Stakingen die door werknemersverenigingen zijn georganiseerd en alternatieve stakingen worden in de regel geacht in de risicosfeer van de werknemers te liggen. Tijdens deze collectieve acties komt in beginsel ook aan werkwillige werknemers geen loon toe als zij hierdoor het werk niet kunnen verrichten.
Bij wilde stakingen kunnen werkwilligen wel aanspraak maken op loon, mits zij ten aanzien van de staking als buitenstaander beschouwd worden. Dit geldt bijvoorbeeld voor werknemers die niets met de staking te maken hebben en die daarmee ook niet hebben ingestemd.

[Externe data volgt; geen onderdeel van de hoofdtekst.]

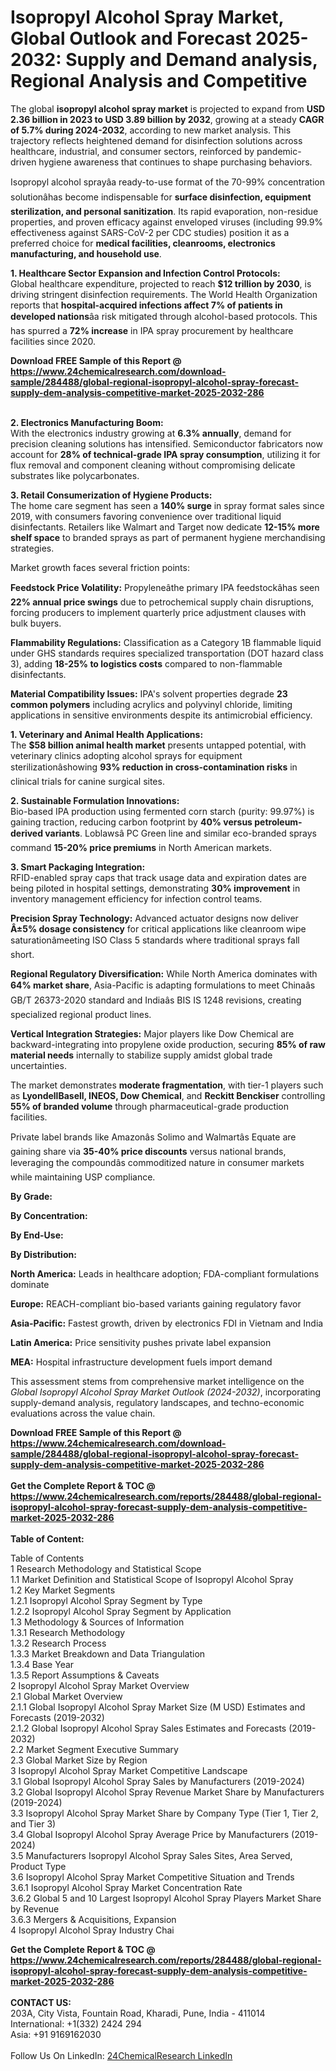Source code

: <h1>Isopropyl Alcohol Spray Market, Global Outlook and Forecast 2025-2032: Supply and Demand analysis, Regional Analysis and Competitive</h1><p>The global <strong>isopropyl alcohol spray market</strong> is projected to expand from <strong>USD 2.36 billion in 2023 to USD 3.89 billion by 2032</strong>, growing at a steady <strong>CAGR of 5.7% during 2024-2032</strong>, according to new market analysis. This trajectory reflects heightened demand for disinfection solutions across healthcare, industrial, and consumer sectors, reinforced by pandemic-driven hygiene awareness that continues to shape purchasing behaviors.</p><p>Isopropyl alcohol sprayâa ready-to-use format of the 70-99% concentration solutionâhas become indispensable for <strong>surface disinfection, equipment sterilization, and personal sanitization</strong>. Its rapid evaporation, non-residue properties, and proven efficacy against enveloped viruses (including 99.9% effectiveness against SARS-CoV-2 per CDC studies) position it as a preferred choice for <strong>medical facilities, cleanrooms, electronics manufacturing, and household use</strong>.</p><p><strong>1. Healthcare Sector Expansion and Infection Control Protocols:</strong><br>
Global healthcare expenditure, projected to reach <strong>$12 trillion by 2030</strong>, is driving stringent disinfection requirements. The World Health Organization reports that <strong>hospital-acquired infections affect 7% of patients in developed nations</strong>âa risk mitigated through alcohol-based protocols. This has spurred a <strong>72% increase</strong> in IPA spray procurement by healthcare facilities since 2020.</p><div><b>Download FREE Sample of this Report @ 
            <a href="https://www.24chemicalresearch.com/download-sample/284488/global-regional-isopropyl-alcohol-spray-forecast-supply-dem-analysis-competitive-market-2025-2032-286">
            https://www.24chemicalresearch.com/download-sample/284488/global-regional-isopropyl-alcohol-spray-forecast-supply-dem-analysis-competitive-market-2025-2032-286</a></b></div><br><p><strong>2. Electronics Manufacturing Boom:</strong><br>
With the electronics industry growing at <strong>6.3% annually</strong>, demand for precision cleaning solutions has intensified. Semiconductor fabricators now account for <strong>28% of technical-grade IPA spray consumption</strong>, utilizing it for flux removal and component cleaning without compromising delicate substrates like polycarbonates.</p><p><strong>3. Retail Consumerization of Hygiene Products:</strong><br>
The home care segment has seen a <strong>140% surge</strong> in spray format sales since 2019, with consumers favoring convenience over traditional liquid disinfectants. Retailers like Walmart and Target now dedicate <strong>12-15% more shelf space</strong> to branded sprays as part of permanent hygiene merchandising strategies.</p><p>Market growth faces several friction points:</p><p><strong>Feedstock Price Volatility:</strong> Propyleneâthe primary IPA feedstockâhas seen <strong>22% annual price swings</strong> due to petrochemical supply chain disruptions, forcing producers to implement quarterly price adjustment clauses with bulk buyers.</p><p><strong>Flammability Regulations:</strong> Classification as a Category 1B flammable liquid under GHS standards requires specialized transportation (DOT hazard class 3), adding <strong>18-25% to logistics costs</strong> compared to non-flammable disinfectants.</p><p><strong>Material Compatibility Issues:</strong> IPA's solvent properties degrade <strong>23 common polymers</strong> including acrylics and polyvinyl chloride, limiting applications in sensitive environments despite its antimicrobial efficiency.</p><p><strong>1. Veterinary and Animal Health Applications:</strong><br>
The <strong>$58 billion animal health market</strong> presents untapped potential, with veterinary clinics adopting alcohol sprays for equipment sterilizationâshowing <strong>93% reduction in cross-contamination risks</strong> in clinical trials for canine surgical sites.</p><p><strong>2. Sustainable Formulation Innovations:</strong><br>
Bio-based IPA production using fermented corn starch (purity: 99.97%) is gaining traction, reducing carbon footprint by <strong>40% versus petroleum-derived variants</strong>. Loblawsâ PC Green line and similar eco-branded sprays command <strong>15-20% price premiums</strong> in North American markets.</p><p><strong>3. Smart Packaging Integration:</strong><br>
RFID-enabled spray caps that track usage data and expiration dates are being piloted in hospital settings, demonstrating <strong>30% improvement</strong> in inventory management efficiency for infection control teams.</p><p><strong>Precision Spray Technology:</strong> Advanced actuator designs now deliver <strong>Â±5% dosage consistency</strong> for critical applications like cleanroom wipe saturationâmeeting ISO Class 5 standards where traditional sprays fall short.</p><p><strong>Regional Regulatory Diversification:</strong> While North America dominates with <strong>64% market share</strong>, Asia-Pacific is adapting formulations to meet Chinaâs GB/T 26373-2020 standard and Indiaâs BIS IS 1248 revisions, creating specialized regional product lines.</p><p><strong>Vertical Integration Strategies:</strong> Major players like Dow Chemical are backward-integrating into propylene oxide production, securing <strong>85% of raw material needs</strong> internally to stabilize supply amidst global trade uncertainties.</p><p>The market demonstrates <strong>moderate fragmentation</strong>, with tier-1 players such as <strong>LyondellBasell, INEOS, Dow Chemical</strong>, and <strong>Reckitt Benckiser</strong> controlling <strong>55% of branded volume</strong> through pharmaceutical-grade production facilities.</p><p>Private label brands like Amazonâs Solimo and Walmartâs Equate are gaining share via <strong>35-40% price discounts</strong> versus national brands, leveraging the compoundâs commoditized nature in consumer markets while maintaining USP compliance.</p><p><strong>By Grade:</strong></p><p><strong>By Concentration:</strong></p><p><strong>By End-Use:</strong></p><p><strong>By Distribution:</strong></p><p><strong>North America:</strong> Leads in healthcare adoption; FDA-compliant formulations dominate</p><p><strong>Europe:</strong> REACH-compliant bio-based variants gaining regulatory favor</p><p><strong>Asia-Pacific:</strong> Fastest growth, driven by electronics FDI in Vietnam and India</p><p><strong>Latin America:</strong> Price sensitivity pushes private label expansion</p><p><strong>MEA:</strong> Hospital infrastructure development fuels import demand</p><p>This assessment stems from comprehensive market intelligence on the <em>Global Isopropyl Alcohol Spray Market Outlook (2024-2032)</em>, incorporating supply-demand analysis, regulatory landscapes, and techno-economic evaluations across the value chain.</p><div><b>Download FREE Sample of this Report @ 
            <a href="https://www.24chemicalresearch.com/download-sample/284488/global-regional-isopropyl-alcohol-spray-forecast-supply-dem-analysis-competitive-market-2025-2032-286">
            https://www.24chemicalresearch.com/download-sample/284488/global-regional-isopropyl-alcohol-spray-forecast-supply-dem-analysis-competitive-market-2025-2032-286</a></b></div><br><div><b>Get the Complete Report & TOC @ 
            <a href="https://www.24chemicalresearch.com/reports/284488/global-regional-isopropyl-alcohol-spray-forecast-supply-dem-analysis-competitive-market-2025-2032-286">
            https://www.24chemicalresearch.com/reports/284488/global-regional-isopropyl-alcohol-spray-forecast-supply-dem-analysis-competitive-market-2025-2032-286</a></b></div><br>
            <b>Table of Content:</b><p>Table of Contents<br />
1 Research Methodology and Statistical Scope<br />
1.1 Market Definition and Statistical Scope of Isopropyl Alcohol Spray<br />
1.2 Key Market Segments<br />
1.2.1 Isopropyl Alcohol Spray Segment by Type<br />
1.2.2 Isopropyl Alcohol Spray Segment by Application<br />
1.3 Methodology & Sources of Information<br />
1.3.1 Research Methodology<br />
1.3.2 Research Process<br />
1.3.3 Market Breakdown and Data Triangulation<br />
1.3.4 Base Year<br />
1.3.5 Report Assumptions & Caveats<br />
2 Isopropyl Alcohol Spray Market Overview<br />
2.1 Global Market Overview<br />
2.1.1 Global Isopropyl Alcohol Spray Market Size (M USD) Estimates and Forecasts (2019-2032)<br />
2.1.2 Global Isopropyl Alcohol Spray Sales Estimates and Forecasts (2019-2032)<br />
2.2 Market Segment Executive Summary<br />
2.3 Global Market Size by Region<br />
3 Isopropyl Alcohol Spray Market Competitive Landscape<br />
3.1 Global Isopropyl Alcohol Spray Sales by Manufacturers (2019-2024)<br />
3.2 Global Isopropyl Alcohol Spray Revenue Market Share by Manufacturers (2019-2024)<br />
3.3 Isopropyl Alcohol Spray Market Share by Company Type (Tier 1, Tier 2, and Tier 3)<br />
3.4 Global Isopropyl Alcohol Spray Average Price by Manufacturers (2019-2024)<br />
3.5 Manufacturers Isopropyl Alcohol Spray Sales Sites, Area Served, Product Type<br />
3.6 Isopropyl Alcohol Spray Market Competitive Situation and Trends<br />
3.6.1 Isopropyl Alcohol Spray Market Concentration Rate<br />
3.6.2 Global 5 and 10 Largest Isopropyl Alcohol Spray Players Market Share by Revenue<br />
3.6.3 Mergers & Acquisitions, Expansion<br />
4 Isopropyl Alcohol Spray Industry Chai</p><div><b>Get the Complete Report & TOC @ 
            <a href="https://www.24chemicalresearch.com/reports/284488/global-regional-isopropyl-alcohol-spray-forecast-supply-dem-analysis-competitive-market-2025-2032-286">
            https://www.24chemicalresearch.com/reports/284488/global-regional-isopropyl-alcohol-spray-forecast-supply-dem-analysis-competitive-market-2025-2032-286</a></b></div><br><b>CONTACT US:</b><br>
            203A, City Vista, Fountain Road, Kharadi, Pune, India - 411014<br>
            International: +1(332) 2424 294<br>
            Asia: +91 9169162030 <br><br>
            Follow Us On LinkedIn: <a href="https://www.linkedin.com/company/24chemicalresearch/">24ChemicalResearch LinkedIn</a>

De stakende en niet stakende werknemers behouden volgens vaste rechtspraak wel aanspraak op loonvormen die niet direct afhankelijk zijn van het verrichten van werk. Voorbeelden zijn de leaseauto die privé mag worden gebruikt en kost en inwoning. Inkomsten die niet aan de periode van staking gerelateerd zijn, zoals een dertiende maand of bonus, blijven – afhankelijk van de omstandigheden van het geval – ook verschuldigd.
Tot slot
Een staking heeft voor meerdere partijen (soms verregaande) gevolgen. Alhoewel een staking een sociaal grondrecht is, zal niet elke werkonderbreking zomaar als rechtmatig worden beschouwd. Hoe dan ook, werknemers hebben met een staking een probaat middel om hun standpunten richting werkgever kracht bij te zetten. En daar is een staking doorgaans ook voor bedoeld.